In Brief
The ranger who runs the ghost tour at Atalaya Castle, near Murrells Inlet, South Carolina, tells visitors up front that it shouldn't be haunted: nobody ever died here. Then people report a ghost anyway, said to be the sculptor the castle was built for.
The Full Story
Some visitors leave Atalaya Castle, the roofless Moorish shell on the coast near Murrells Inlet, South Carolina, sure they saw a woman in its dark corridors. The accounts describe her the same way: a figure in the studios where the sculptor Anna Hyatt Huntington once worked, a sudden chill, the sense of being watched, small objects that have moved when no one was near them.
The strange thing is that the man who leads the ghost tour there will tell you the castle shouldn't be haunted at all. Interpretive Park Ranger Mike Walker lays out the problem plainly: nobody ever died here, and the couple who built the place had no unfinished business. They were fabulously wealthy and had built exactly the house they wanted.
Archer Huntington built it for Anna between 1931 and 1933, a winter home meant to ease her tuberculosis in the mild coastal air. A scholar of Moorish culture, he designed the whole compound in his head, without a single drawn plan, hiring local men who badly needed the work through the Depression to raise it. The result is a masonry fortress around an open courtyard, its 40-foot central tower named "atalaya," Spanish for watchtower, and hiding a 3,000-gallon water tank inside. Its roofline carries 25 chimneys, each capped with a copper hood that turns with the wind.

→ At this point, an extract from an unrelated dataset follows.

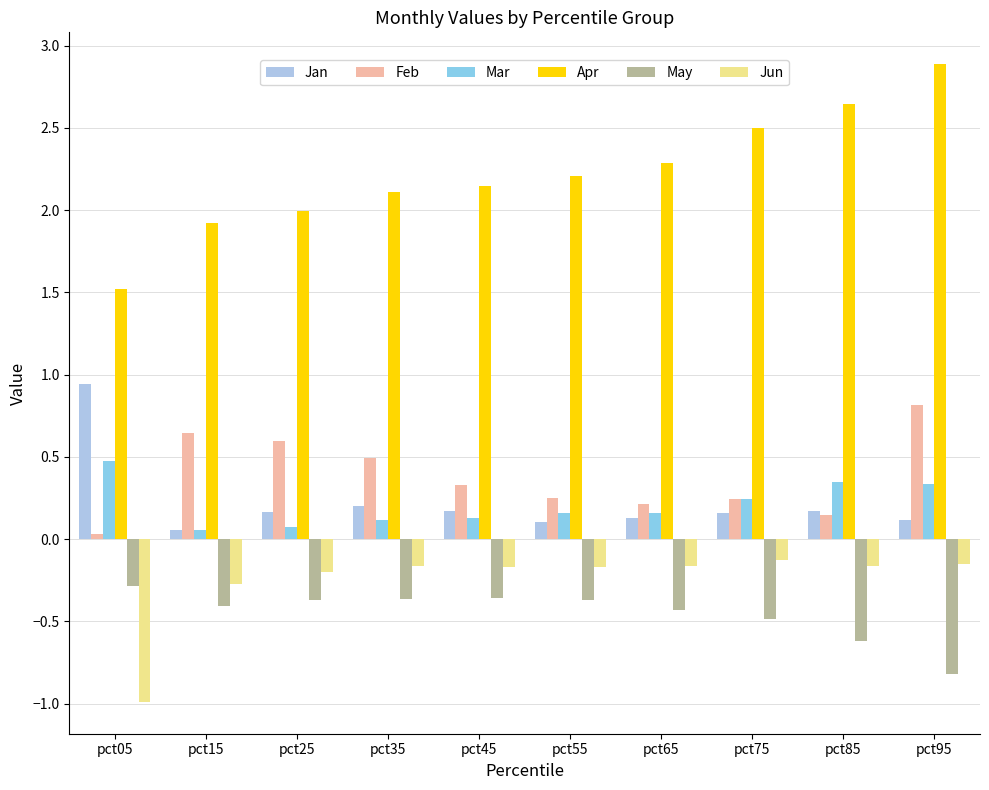

What is the total value across all series at pct65?

2.2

It was built to work in, not to entertain. Anna's studio had a 25-foot skylight so she could sculpt monumental horses indoors, and pens out back held the live bears and horses that posed as her models. There were no guest rooms, no drawing room, no grand dining hall — none of the things a ghost story usually grows out of.

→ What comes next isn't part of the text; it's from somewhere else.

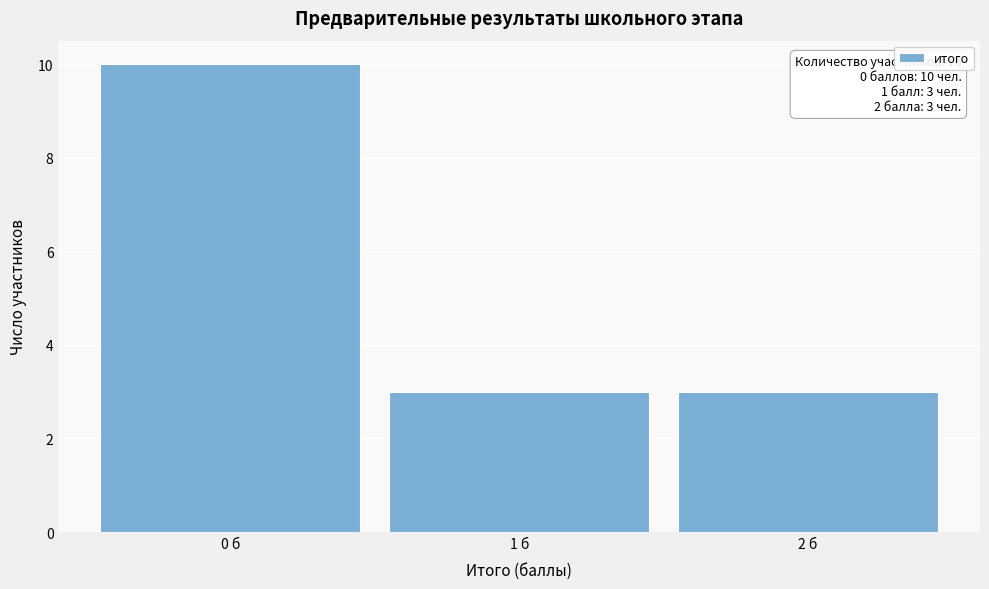

Over which range of the x-axis is the bar tallest?

-0.5 to 0.5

Today the castle is a gutted brick husk inside Huntington Beach State Park, its windows barred in green iron, its stone floors echoing under an open sky. On the tour, Walker leans on borrowed Lowcountry legends as much as the castle itself — the Gray Man, Alice Flagg, the Hag — and lets the empty compound do the rest. One visitor from Cincinnati said Walker "has a way of projecting his voice and grabbing your attention" that "added to the suspense and thrill."
Anna died on October 4, 1973, at 97, hundreds of miles away at the couple's estate in Redding, Connecticut. No one died at the castle. There's no grave here, no body, no tragedy anyone can point to. And she's still the one people say came back to it.